▶ SOURCE DATA:
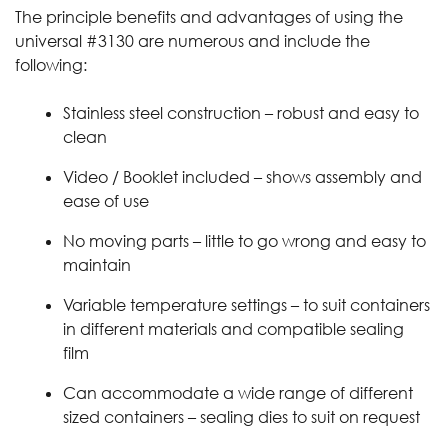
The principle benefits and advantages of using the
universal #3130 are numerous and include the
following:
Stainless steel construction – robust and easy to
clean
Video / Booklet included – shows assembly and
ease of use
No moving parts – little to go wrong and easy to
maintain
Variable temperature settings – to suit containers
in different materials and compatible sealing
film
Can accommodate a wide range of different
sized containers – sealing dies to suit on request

▶ ASSIGNED TASK:
Show every line of the listing that includes the word "easy".

▶ RESULT OF THE TASK:
Stainless steel construction – robust and easy to
No moving parts – little to go wrong and easy to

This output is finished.